As peripécias de Salgácio durante este percurso, não passam despercebidas na Corte Bizantina de Constatinopla onde o seu pseudónimo de botanista começa a fazer parte das vulgatas e dos rumores. É nesse período, que Salgácio é convidado a participar numa cerimónia oficial oferecida por Miguel VIII, Imperador Palailogos, onde espera vir a poder tomar conhecimento do paradeiro de Teobaldo Visconti, Charles d’Anjou e Josephus Eduardius, o objectivo da sua missão.
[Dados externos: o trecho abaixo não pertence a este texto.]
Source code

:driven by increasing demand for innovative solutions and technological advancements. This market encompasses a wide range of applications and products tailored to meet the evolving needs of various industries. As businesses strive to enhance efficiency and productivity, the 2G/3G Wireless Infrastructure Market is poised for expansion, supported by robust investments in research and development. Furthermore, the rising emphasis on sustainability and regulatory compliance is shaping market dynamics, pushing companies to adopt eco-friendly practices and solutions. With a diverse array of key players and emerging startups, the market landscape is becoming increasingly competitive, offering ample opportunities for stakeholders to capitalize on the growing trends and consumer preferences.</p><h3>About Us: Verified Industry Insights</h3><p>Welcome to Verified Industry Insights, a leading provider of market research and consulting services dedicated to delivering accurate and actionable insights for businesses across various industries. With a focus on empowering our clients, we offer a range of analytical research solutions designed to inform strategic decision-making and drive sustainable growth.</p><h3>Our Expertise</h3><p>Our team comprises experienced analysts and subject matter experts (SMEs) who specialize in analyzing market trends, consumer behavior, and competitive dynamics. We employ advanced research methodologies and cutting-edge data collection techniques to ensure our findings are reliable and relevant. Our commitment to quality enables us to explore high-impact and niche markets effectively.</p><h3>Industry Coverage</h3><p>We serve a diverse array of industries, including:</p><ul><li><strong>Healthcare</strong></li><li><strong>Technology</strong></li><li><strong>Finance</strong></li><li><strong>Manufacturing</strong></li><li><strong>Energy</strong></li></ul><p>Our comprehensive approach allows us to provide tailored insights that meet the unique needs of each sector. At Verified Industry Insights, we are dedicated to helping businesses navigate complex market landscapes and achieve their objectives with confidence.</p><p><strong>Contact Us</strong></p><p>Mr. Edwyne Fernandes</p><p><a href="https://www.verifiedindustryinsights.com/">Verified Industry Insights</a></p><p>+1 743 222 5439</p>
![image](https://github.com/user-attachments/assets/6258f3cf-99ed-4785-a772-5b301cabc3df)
Apesar da sua convicção inabalável nos principios doutrinários da Santa Igreja que tinha abraçado incondicionalmente desde tenra idade, em Salgácio, certas questões existenciais profundas começavam agora a emergir de forma fracturante. O facto de se encontrar com vida nesta fase do seu périplo devia-se aos escritos apócrifos e quase heréticos dos cientistas referidos. Salgácio não questiona a sua fé, esta é íntima, dogmática, mas a fenomenologia retratada pelas recentes teorias da matéria, da física, da quimica, da botânica, oferecem uma nova visão do universo e da vida que apesar de colocar ainda mais dúvidas do que certezas, tem um potencial explicativo infinito. Para um curioso, isto era irresistível.